The combination of US boomer-driven demand and foreign reserve-driven excess liquidity led US companies and homeowners to borrow heavily. Both groups did so because they forecast good returns, and because money was readily available.

Unfortunately, around 2006, the aging mass of baby boomers began to reduce their spending (kids are out of the house, already own a nice car, etc.). This reduced demand for goods through the economy. As economic growth slowed, the engine of net imports being converted into excess dollar liquidity stopped working. Companies that had borrowed to invest discovered that their projections were too rosy. Homeowners who had borrowed to buy houses that would appreciate discovered that there was no appreciation, and their jobs were now at risk.

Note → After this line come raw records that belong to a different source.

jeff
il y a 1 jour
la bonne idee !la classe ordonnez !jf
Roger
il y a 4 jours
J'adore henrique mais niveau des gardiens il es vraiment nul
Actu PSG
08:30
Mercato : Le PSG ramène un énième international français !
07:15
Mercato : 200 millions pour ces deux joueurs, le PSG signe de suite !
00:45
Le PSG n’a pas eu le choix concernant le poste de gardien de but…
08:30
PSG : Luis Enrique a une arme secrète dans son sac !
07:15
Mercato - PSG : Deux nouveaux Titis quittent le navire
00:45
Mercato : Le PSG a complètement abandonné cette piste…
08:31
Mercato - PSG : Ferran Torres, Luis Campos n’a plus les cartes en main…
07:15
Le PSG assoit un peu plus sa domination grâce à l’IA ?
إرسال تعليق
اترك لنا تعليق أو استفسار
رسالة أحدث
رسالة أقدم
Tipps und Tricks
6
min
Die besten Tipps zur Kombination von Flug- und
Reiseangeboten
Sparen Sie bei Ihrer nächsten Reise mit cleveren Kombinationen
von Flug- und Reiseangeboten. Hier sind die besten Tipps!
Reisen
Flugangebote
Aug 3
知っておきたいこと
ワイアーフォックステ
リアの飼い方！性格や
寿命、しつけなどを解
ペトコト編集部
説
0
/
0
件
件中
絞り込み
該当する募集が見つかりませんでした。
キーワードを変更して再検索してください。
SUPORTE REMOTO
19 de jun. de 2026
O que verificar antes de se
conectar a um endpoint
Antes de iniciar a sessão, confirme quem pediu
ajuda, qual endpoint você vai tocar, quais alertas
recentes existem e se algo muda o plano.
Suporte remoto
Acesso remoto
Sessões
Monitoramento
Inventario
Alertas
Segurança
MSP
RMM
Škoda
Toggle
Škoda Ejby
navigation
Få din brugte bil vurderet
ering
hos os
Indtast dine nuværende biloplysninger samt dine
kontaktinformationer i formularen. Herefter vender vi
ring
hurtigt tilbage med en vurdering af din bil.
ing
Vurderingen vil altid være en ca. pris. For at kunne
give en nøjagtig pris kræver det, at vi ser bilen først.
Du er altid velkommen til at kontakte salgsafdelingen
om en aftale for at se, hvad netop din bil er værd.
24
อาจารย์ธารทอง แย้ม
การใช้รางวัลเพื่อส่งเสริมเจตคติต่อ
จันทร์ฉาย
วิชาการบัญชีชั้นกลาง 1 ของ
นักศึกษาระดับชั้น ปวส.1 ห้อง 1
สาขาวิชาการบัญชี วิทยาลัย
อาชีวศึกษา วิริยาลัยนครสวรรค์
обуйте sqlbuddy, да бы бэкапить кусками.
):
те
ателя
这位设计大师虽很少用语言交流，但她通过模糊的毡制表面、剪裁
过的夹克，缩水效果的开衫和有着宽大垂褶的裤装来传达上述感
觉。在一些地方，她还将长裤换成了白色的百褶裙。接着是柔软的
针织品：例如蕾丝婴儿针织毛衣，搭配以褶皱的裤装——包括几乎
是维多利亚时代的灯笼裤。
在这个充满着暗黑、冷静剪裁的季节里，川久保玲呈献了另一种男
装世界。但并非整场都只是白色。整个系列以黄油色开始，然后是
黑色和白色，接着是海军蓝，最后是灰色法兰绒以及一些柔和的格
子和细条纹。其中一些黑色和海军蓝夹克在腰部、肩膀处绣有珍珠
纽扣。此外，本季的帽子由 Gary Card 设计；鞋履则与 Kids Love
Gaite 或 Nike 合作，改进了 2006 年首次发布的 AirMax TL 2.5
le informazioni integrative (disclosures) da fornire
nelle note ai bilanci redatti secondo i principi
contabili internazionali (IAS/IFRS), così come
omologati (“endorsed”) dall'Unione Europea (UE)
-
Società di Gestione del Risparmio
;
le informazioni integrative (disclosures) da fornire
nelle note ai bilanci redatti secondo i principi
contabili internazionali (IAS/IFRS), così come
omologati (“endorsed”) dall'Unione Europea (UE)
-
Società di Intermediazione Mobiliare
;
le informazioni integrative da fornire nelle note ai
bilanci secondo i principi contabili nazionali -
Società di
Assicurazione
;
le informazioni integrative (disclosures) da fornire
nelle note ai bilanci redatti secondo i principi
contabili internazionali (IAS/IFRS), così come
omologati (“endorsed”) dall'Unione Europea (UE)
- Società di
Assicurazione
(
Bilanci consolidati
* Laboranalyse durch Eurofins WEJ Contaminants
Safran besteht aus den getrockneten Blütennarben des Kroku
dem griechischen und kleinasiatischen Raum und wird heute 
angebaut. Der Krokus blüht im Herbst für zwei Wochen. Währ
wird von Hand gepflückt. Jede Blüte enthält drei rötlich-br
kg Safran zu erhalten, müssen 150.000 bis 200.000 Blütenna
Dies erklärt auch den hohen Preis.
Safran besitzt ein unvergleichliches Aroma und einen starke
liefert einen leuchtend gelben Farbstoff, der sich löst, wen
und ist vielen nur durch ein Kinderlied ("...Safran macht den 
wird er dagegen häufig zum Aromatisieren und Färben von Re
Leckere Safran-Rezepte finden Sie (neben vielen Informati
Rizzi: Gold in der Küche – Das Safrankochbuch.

Many discovered that they had borrowed too much, and refinancing was no longer possible.

Looking ahead, baby boomer demographics will continue to drive reduced spending and increased savings. Consumers and companies will choose to pay down debt rather than invest in profitable new ventures, as the demand isn’t there, and the mountain of debt is. With a wall of savings and debt repayment, interest rates will be low. This is despite the fact that Chinese or other foreign economies will export less to the US, and thus their slowly growing reserves will do little to increase US liquidity.

US earnings growth will be anemic, interest rates will be low, asset prices will stagnate, and there is a risk that the US will lose its reserve status and decline dramatically.

My guess? Buy US junk bonds and non-US dollar assets. Maybe look at US-based exporters. But maybe the market’s already done that, and it’s too late for those trades.